The Gram-negative bacterium Yersinia pestis causes plague, a rapidly progressing and often fatal disease. The formation of fibrin at sites of Y. pestis infection supports innate host defense against plague, perhaps by providing a nondiffusible spatial cue that promotes the accumulation of inflammatory cells expressing fibrin-binding integrins. This report demonstrates that fibrin is an essential component of T cell-mediated defense against plague but can be dispensable for Ab-mediated defense. Genetic or pharmacologic depletion of fibrin abrogated innate and T cell-mediated defense in mice challenged intranasally with Y. pestis.
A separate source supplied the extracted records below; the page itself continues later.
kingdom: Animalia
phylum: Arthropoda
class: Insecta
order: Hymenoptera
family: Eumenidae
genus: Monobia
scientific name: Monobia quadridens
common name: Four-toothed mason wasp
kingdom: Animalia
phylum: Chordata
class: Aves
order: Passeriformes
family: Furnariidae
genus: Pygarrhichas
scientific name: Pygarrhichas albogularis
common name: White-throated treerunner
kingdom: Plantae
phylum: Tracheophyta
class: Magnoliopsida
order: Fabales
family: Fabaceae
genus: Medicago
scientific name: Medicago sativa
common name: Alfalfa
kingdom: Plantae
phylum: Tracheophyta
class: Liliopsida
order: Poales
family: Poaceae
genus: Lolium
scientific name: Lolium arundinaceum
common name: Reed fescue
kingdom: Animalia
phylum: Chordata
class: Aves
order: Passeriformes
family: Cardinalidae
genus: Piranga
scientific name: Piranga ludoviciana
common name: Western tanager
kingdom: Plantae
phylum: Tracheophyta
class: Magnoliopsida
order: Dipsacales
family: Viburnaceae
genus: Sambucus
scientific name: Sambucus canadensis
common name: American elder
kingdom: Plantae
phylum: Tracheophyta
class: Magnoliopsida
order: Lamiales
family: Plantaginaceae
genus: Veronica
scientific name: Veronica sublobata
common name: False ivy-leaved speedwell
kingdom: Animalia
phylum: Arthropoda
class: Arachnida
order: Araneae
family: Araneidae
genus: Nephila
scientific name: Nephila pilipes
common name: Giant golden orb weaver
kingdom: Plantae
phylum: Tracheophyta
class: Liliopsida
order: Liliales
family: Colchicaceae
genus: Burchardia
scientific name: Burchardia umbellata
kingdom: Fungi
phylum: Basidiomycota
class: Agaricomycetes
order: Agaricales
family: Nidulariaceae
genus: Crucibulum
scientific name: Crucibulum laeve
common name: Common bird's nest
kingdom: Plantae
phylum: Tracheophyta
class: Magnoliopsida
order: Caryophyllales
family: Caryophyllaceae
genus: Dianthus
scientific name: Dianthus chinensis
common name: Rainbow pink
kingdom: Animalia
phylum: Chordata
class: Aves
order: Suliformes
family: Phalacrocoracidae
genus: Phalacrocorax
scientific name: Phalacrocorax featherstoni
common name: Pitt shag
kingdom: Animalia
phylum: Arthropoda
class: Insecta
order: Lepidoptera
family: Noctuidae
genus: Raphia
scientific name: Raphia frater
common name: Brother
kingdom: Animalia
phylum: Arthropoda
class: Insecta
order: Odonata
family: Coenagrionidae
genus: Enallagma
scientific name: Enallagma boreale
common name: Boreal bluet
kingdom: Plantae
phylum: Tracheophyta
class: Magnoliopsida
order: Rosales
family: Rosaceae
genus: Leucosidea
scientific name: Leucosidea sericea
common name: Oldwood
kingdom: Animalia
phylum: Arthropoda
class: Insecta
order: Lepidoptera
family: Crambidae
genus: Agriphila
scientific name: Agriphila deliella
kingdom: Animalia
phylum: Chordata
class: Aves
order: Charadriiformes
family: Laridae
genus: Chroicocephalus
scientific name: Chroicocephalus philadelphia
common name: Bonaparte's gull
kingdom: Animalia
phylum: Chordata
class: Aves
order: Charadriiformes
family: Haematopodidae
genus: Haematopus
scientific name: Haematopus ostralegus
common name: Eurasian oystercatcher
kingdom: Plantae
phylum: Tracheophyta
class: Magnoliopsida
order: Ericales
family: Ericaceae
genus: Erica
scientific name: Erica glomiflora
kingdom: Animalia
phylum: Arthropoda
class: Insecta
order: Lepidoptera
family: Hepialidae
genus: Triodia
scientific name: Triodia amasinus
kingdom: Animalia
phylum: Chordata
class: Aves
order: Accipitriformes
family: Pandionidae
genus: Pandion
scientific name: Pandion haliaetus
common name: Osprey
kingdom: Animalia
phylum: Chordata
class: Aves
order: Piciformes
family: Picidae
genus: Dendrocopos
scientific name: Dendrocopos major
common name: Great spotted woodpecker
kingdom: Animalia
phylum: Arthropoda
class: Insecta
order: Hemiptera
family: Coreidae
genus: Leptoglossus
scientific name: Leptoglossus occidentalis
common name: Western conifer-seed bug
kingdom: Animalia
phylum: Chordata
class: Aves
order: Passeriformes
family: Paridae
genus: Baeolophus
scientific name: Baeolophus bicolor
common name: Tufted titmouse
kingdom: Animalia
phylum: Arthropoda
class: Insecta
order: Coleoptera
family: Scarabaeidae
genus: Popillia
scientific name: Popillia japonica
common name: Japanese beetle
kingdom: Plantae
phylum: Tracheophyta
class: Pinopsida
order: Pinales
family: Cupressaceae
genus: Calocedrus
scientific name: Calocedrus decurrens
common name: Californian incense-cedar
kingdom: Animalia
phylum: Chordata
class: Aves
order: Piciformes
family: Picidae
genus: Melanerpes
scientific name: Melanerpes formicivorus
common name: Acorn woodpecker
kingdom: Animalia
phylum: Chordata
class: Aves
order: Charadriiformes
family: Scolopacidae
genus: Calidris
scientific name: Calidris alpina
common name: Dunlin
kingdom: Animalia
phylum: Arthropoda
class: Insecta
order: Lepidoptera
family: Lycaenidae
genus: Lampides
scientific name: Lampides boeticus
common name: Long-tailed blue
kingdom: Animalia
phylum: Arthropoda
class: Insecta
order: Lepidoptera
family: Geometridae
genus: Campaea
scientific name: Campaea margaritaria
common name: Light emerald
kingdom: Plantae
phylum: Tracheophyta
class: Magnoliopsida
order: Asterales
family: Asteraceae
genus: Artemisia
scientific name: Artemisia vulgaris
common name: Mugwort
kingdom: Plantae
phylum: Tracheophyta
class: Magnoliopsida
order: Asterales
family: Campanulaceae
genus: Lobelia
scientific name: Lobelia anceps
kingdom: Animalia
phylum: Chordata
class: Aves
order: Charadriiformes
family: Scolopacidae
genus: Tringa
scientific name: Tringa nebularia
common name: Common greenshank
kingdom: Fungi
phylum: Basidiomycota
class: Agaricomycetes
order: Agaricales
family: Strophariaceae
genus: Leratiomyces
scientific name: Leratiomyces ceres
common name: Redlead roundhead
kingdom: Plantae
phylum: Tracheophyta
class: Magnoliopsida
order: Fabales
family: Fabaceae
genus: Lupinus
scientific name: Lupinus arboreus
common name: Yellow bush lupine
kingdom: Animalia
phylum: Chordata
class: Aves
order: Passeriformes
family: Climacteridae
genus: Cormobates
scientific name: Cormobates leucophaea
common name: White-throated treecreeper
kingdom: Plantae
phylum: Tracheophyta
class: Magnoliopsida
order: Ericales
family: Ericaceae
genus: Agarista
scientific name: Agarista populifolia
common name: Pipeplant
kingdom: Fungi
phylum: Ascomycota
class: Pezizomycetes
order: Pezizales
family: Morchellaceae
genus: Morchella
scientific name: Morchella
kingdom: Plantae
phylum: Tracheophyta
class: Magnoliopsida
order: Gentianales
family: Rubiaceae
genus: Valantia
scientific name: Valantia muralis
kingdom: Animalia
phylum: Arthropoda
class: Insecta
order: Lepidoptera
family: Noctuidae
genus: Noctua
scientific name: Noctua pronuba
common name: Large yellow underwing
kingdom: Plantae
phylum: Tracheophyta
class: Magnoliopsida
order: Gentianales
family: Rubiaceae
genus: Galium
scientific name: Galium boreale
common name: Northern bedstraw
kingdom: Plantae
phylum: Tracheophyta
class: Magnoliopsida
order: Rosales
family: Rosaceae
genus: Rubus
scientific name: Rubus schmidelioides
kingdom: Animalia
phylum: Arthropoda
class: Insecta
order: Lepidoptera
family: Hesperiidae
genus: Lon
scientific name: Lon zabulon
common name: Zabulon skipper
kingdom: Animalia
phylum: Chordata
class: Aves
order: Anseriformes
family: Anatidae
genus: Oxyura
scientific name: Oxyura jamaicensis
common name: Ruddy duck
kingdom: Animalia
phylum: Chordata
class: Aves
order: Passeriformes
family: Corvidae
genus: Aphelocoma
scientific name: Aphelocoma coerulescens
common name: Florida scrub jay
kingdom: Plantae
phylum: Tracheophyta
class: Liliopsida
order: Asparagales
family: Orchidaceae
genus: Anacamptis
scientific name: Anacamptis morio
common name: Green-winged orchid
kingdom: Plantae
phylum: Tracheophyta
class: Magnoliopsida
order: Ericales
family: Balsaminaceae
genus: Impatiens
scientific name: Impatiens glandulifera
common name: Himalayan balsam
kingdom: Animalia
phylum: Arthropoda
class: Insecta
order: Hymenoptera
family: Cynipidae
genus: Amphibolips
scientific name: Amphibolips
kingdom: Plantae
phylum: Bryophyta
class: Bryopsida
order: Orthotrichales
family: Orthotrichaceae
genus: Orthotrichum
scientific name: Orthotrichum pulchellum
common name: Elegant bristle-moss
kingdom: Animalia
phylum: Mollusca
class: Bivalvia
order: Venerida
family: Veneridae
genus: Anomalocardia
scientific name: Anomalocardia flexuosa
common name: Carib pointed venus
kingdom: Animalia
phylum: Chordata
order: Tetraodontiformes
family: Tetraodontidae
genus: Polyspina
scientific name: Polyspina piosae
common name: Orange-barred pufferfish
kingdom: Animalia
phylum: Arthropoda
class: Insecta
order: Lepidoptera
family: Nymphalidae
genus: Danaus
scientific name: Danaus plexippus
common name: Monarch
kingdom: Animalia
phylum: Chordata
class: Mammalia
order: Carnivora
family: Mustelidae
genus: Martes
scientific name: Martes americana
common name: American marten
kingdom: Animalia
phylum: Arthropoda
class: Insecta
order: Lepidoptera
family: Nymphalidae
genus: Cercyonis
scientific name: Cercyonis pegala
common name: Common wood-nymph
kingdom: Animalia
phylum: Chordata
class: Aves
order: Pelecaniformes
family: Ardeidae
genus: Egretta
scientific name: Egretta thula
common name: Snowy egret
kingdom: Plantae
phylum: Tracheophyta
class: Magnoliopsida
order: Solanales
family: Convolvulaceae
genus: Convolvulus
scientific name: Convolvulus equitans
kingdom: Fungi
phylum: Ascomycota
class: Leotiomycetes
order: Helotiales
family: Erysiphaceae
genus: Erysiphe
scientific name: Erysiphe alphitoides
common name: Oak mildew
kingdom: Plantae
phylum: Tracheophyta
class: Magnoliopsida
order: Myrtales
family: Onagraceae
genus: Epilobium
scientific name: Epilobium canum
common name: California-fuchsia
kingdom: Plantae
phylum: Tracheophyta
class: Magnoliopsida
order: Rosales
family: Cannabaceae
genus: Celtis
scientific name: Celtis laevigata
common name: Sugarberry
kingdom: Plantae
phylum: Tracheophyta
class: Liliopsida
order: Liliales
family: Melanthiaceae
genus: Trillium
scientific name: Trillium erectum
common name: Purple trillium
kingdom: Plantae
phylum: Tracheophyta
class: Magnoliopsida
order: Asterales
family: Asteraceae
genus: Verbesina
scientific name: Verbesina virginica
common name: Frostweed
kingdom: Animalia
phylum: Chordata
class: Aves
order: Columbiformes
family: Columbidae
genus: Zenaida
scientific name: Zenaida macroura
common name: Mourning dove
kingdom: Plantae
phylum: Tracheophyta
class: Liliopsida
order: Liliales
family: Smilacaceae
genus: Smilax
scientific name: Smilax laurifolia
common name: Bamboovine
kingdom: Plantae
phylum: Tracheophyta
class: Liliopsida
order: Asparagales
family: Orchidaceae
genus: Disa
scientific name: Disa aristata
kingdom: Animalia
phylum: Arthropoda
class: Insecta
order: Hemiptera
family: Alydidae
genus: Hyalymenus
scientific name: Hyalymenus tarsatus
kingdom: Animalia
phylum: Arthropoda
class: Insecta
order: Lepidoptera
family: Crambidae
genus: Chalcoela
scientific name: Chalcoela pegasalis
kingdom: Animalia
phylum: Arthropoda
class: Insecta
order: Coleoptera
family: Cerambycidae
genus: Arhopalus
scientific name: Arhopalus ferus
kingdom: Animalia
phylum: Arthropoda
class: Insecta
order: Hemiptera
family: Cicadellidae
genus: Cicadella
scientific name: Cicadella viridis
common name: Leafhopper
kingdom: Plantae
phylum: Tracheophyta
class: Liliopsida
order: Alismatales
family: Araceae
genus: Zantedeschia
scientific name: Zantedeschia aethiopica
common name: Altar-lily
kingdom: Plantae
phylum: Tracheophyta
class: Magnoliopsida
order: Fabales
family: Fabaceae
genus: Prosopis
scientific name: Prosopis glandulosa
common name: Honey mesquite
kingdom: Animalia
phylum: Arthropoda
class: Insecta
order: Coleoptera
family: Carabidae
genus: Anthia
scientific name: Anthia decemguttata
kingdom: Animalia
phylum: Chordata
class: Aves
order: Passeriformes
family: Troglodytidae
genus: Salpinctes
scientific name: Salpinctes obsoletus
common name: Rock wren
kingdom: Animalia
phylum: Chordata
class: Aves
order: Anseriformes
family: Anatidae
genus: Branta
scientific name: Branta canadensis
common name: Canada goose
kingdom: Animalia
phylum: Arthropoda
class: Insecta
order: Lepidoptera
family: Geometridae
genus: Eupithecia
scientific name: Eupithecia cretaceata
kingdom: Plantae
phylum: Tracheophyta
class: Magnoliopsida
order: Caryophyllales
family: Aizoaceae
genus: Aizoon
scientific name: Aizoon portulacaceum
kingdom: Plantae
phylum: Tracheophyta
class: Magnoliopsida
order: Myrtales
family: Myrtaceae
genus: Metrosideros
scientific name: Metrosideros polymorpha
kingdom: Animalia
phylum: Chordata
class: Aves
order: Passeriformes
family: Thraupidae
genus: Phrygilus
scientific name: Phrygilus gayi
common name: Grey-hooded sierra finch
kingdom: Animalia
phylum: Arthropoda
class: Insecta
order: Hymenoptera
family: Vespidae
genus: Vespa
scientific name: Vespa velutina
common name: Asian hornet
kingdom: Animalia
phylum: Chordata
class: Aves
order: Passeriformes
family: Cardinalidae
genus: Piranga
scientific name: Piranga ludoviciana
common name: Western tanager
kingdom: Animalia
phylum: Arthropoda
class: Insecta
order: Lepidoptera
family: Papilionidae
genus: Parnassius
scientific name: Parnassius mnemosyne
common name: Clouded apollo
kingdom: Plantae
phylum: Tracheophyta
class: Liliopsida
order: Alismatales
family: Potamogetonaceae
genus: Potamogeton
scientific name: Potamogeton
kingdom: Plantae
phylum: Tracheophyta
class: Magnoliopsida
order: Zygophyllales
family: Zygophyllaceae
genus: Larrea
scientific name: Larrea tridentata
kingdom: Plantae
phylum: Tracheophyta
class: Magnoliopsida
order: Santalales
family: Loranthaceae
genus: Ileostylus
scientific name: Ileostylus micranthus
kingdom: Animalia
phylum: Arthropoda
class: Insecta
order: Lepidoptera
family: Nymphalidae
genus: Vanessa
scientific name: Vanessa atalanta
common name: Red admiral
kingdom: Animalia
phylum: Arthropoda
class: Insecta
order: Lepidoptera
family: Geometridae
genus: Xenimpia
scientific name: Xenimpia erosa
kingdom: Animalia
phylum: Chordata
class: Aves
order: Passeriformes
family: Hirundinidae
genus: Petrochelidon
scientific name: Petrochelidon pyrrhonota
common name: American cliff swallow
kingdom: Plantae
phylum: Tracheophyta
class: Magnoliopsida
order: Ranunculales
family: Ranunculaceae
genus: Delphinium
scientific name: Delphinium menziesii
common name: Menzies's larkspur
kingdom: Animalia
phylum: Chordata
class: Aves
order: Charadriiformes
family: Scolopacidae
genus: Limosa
The fibrin-deficient mice displayed reduced survival, increased bacterial burden, and exacerbated hemorrhagic pathology. They also showed fewer neutrophils within infected lung tissue and reduced neutrophil viability at sites of liver infection. Depletion of neutrophils from wild-type mice weakened T cell-mediated defense against plague. The data suggest that T cells combat plague in conjunction with neutrophils, which require help from fibrin to withstand Y. pestis encounters and effectively clear bacteria.

Humoral and cellular immune responses to Yersinia pestis infection in long-term recovered plague patients

Plague is one of the most dangerous diseases and is caused by Yersinia pestis. Effective vaccine development requires understanding of immune protective mechanisms against the bacterium in humans. In this study, the humoral and memory cellular immune responses in plague patients (n = 65) recovered from Y. pestis infection during the past 16 years were investigated using a protein microarray and an enzyme-linked immunosorbent spot assay (ELISpot). The seroprevalence to the F1 antigen in all recovered patients is 78.5%. In patients infected more than a decade ago, the antibody-positive rate still remains 69.5%. There is no difference in the antibody presence between gender, age, and infected years, but it seems to be associated with the F1 antibody titers during infection (r = 0.821; P < 0.05). Except F1 antibody, the antibodies against LcrV and YopD were detected in most of the patients, suggesting they could be the potential diagnostic markers for detecting the infection of F1-negative strains. Regarding cellular immunity, the cell number producing gamma interferon (IFN-γ), stimulated by F1 and LcrV, respectively, in vitro to the peripheral blood mononuclear cells of 7 plague patients and 4 negative controls, showed no significant difference, indicating F1 and LcrV are not dominant T cell antigens against plague for a longer time in humans. Our findings have direct implications for the future design and development of effective vaccines against Y. pestis infection and the development of new target-based diagnostics.